UNITED NATIONS (Reuters) - Libya’s former rebels are holding some 7,000 detainees, many of them sub-Saharan Africans, without access to due legal process after the country’s civil war, U.N. chief Ban Ki-moon said in a new report.
Ban cited reports that some detainees had been tortured, that some people had been targeted because of their skin color, that women were held under male supervision without female guards and that children were being detained alongside adults.
The U.N. secretary-general also said there were “disturbing reports” that war crimes had been committed by both the rebels and former government forces in Sirte, where toppled leader Muammar Gaddafi was captured and killed on October 20.
Ban’s report, obtained by Reuters, was prepared for the U.N. Security Council ahead of a debate on Libya the 15-nation body will hold Monday, to be addressed by the U.N. special envoy for Libya, Ian Martin.
It was sent to the council as the International Criminal Court’s prosecutor said Wednesday he was happy for Libya to try Gaddafi’s captured son Saif al-Islam, despite concerns about Libya’s institutions after 42 years of dictatorship and the bloody eight-month civil war.
The U.N. chief’s report said most courts in Libya were currently “not fully operational” due to lack of security and absenteeism by judges and administrative staff.
Ban, Martin and other U.N. officials have called on Libyans to respect human rights and refrain from revenge.
But Ban said that “while political prisoners held by the Gaddafi regime have been released, an estimated 7,000 detainees are currently held in prisons and makeshift detention centers, most of which are under the control of revolutionary brigades.”

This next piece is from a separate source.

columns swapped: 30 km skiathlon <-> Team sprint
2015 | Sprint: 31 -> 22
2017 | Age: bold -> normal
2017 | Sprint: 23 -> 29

The prisoners had “no access to due process in the absence of a functioning police and judiciary,” he said.
‘MUCH TO BE DONE’
Sub-Saharan Africans accounted for “a large number” of the detainees, Ban said, while members of Libya’s Tawerga community had faced reprisals, including revenge killings, for their role in attacks by Gaddafi forces on the city of Misrata.
In Sirte, Gaddafi’s birthplace on the Mediterranean coast where he made his last stand, there were “disturbing reports that killings amounting to war crimes were committed by both sides.” Libya’s new authorities have announced an inquiry into Gaddafi’s death.
While Gaddafi employed some fighters from neighboring countries as mercenaries, other Africans worked in civilian jobs in the oil-rich North African country. Human rights groups have charged that some rebels made no distinction between the two.
“Some detainees have reportedly been subjected to torture and ill treatment,” Ban said.
While the ruling National Transitional Council had made some moves to transfer detainees to state control, “much remains to be done to regularize detention, prevent abuse and bring about the release of those whose detention should not be prolonged,” he said.
Libya’s acting justice minister had handed the U.N. mission in Libya a draft law on transitional justice, based on pinning down the truth behind human rights violations, reconciling Libyans, trying war criminals, and compensating victims.
The mission, known as UNSMIL, had offered to provide detailed comments on the draft and recommended that civil society be consulted over it, Ban said.